La Liga 2009-10 in Stats

Cristian SireraContributor IMay 18, 2010

BARCELONA, SPAIN - MAY 16: Dani Alves (L) of Barcelona takes the ball from Nauzet Aleman of Real Valladolid during the La Liga match between Barcelona and Real Valladolid at Camp Nou stadium on May 16, 2010 in Barcelona, Spain.  (Photo by Denis Doyle/Getty Images)
Denis Doyle/Getty Images

We all know it by now: Barcelona won, Messi is its Messiah, and Xavi, his prophet. But who were the hidden leaders of this recently finished edition of La Liga? Read up!


Minutes needed to score a goal : Well, Lionel Messi is actually the leader in this category as well.
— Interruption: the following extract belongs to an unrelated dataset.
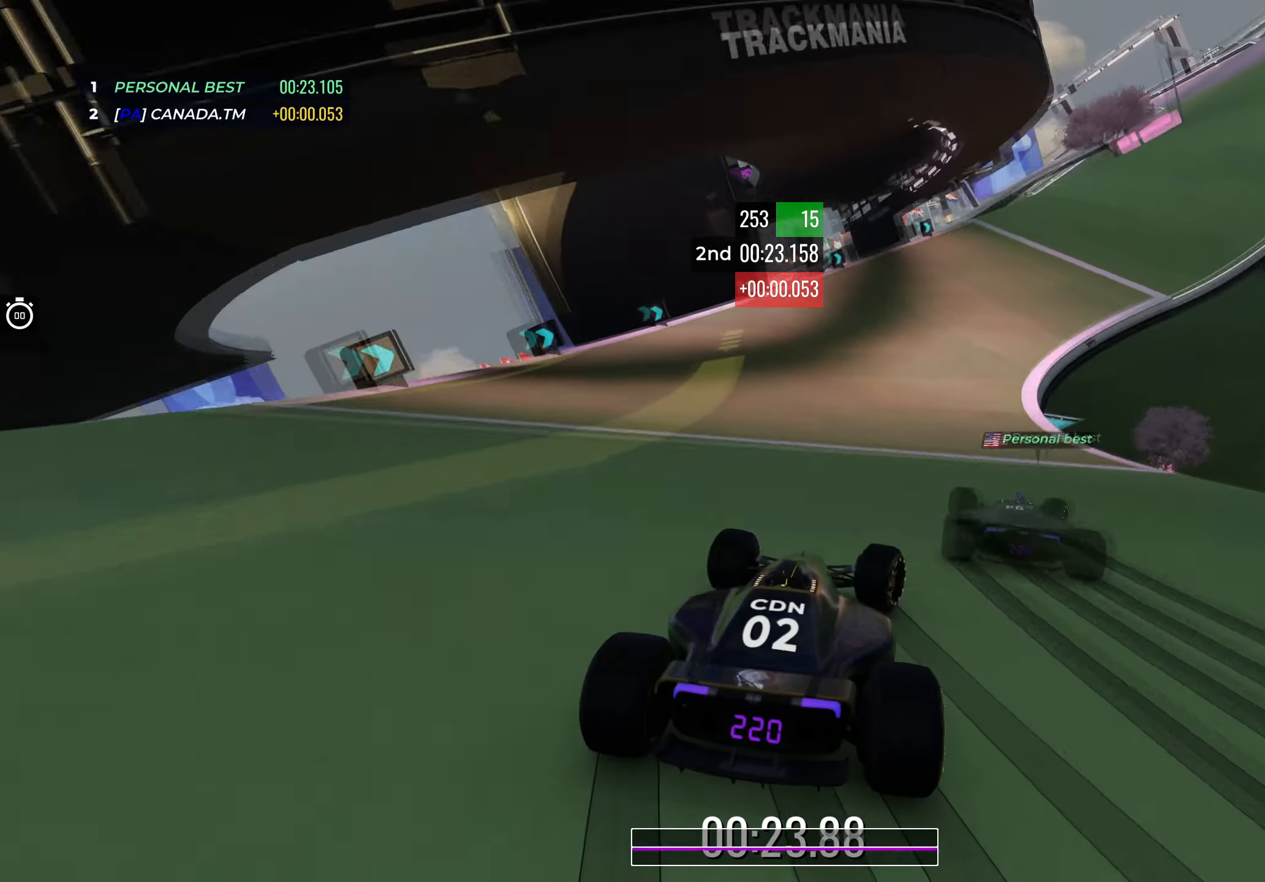
{"keys": ["right", "up"], "events": [[33, "right", "up"], [167, "right", "down"], [350, "right", "up"], [383, "right", "down"]]}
The Argentinean has scored one goal every 87 minutes, or slightly more than one goal per game.

Since Hugo Sanchez (Real Madrid) decades ago, nobody had done anything like this. Gonzalo Higuain (one goal every 91 minutes) and his teammate Cristiano Ronaldo (one every 99 minutes) followed closely.


Goals using one's head: Bermejo (Xerez) was one of the key reasons why the small Andalusian team did not get officially relegated until the very last game.
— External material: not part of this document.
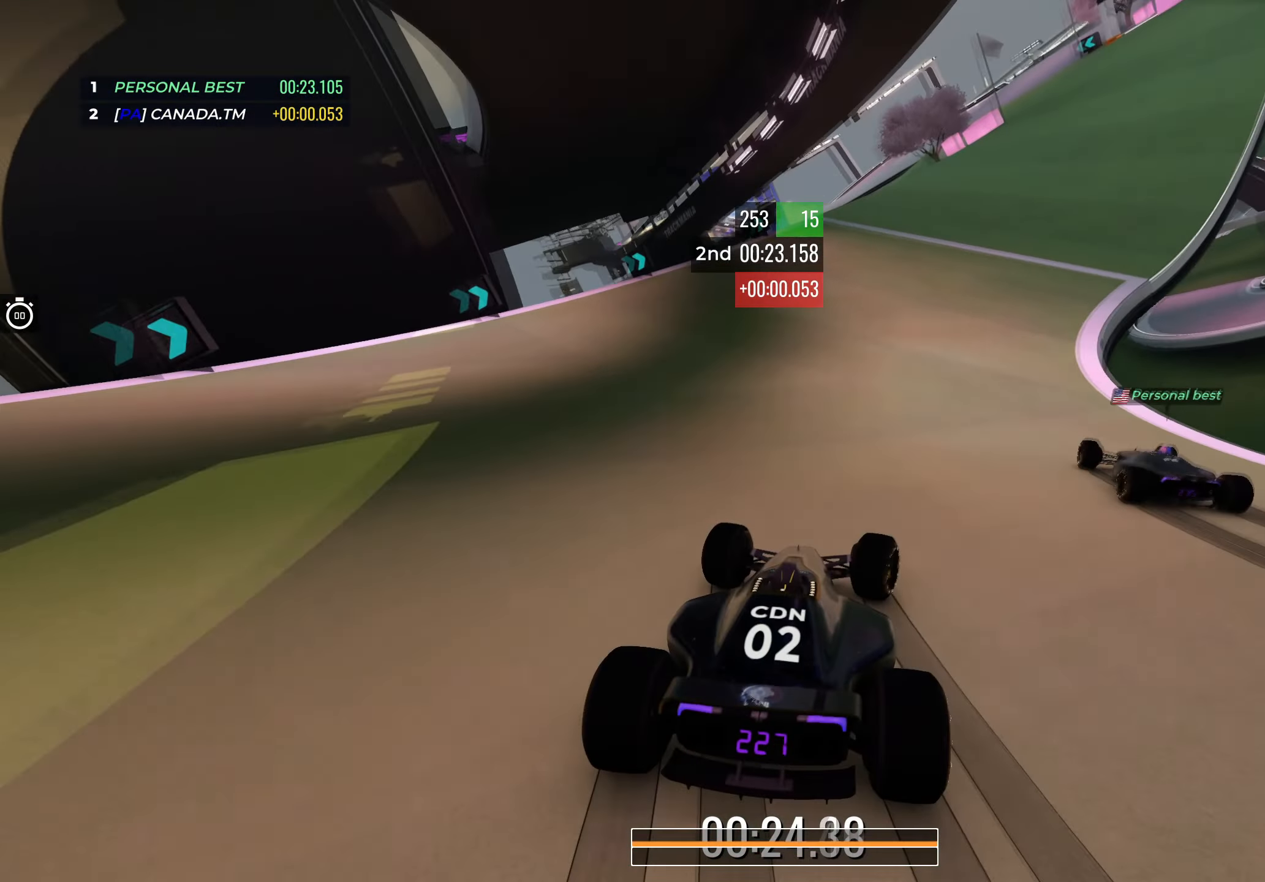
{"keys": ["up"], "events": [[67, "right", "up"], [333, "right", "down"], [467, "right", "up"]]}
Seven header-goals show his superiority when it comes to using, well, his head. Never-ending striker Pandiani was second, with six headers.


Total Shot attempts: Cristiano Ronaldo is selfish when it comes to scoring; we all know that. However, 210 shots in one season are a lot of shots.

The fact that the second maximum shooter, Lionel Messi, is more than 50 shots away at 158, says something about Real Madrid's dependency on the Portuguese.


Red cards: Gonzalo Rodriguez (Villarreal), Negredo (Sevilla) and Pareja (Espanyol) all with three cards. However, the Argentinean from Villarreal was the one who was affected the most by his bookings—he lost his place in Villarreal's defense mid-season, and brought his team down with him when it came to fighting for European spots.


Yellow Cards: Midfielder Luna, from Tenerife, earned 16 yellow cards, or one every 130 minutes. When you play for the less skilled teams of the league, you have to stop Ronaldo, Messi and company with "tactical fouls," something that, on the other hand, would be as cheered by your fans in England as a goal. In Spain, they simply book you.


Good passes: No contest. Xavi (Barcelona) has delivered once again; the Catalan midfielder gave over 2,600 good passes, or one every 71 seconds.

Xabi Alonso, from Real Madrid, ended second, over 400 passes away from the best midfielder in the country.


Goal assists: When you have the best players in the world on the other hand of the pass, assisting them becomes fairly easy. Daniel Alves crossed 11 goal passes from the right, with another right wing, Jesus Navas, second with 10.

Alves' skill when it comes to passing upfront shows how little he sometimes cares about the defense.


Goalkeeper Saves: Diego Alves showed in Almeria he could play in the World Cup, but ultimately he did not have enough of a worldwide reputation to get a spot. However, he was the best goalkeeper in the league, arguably; 170 saves, or one every 20 minutes, are a lot of saves.

Iraizoz (Athletic), second stays behind with almost thirty saves less. And a fun fact; Victor Valdes, the goalkeeper who conceded the least goals in La Liga, is also the one who intervenes the least during a game: one save every 40 minutes, or a little over two per game. With that amazing defense, his job is that much easier.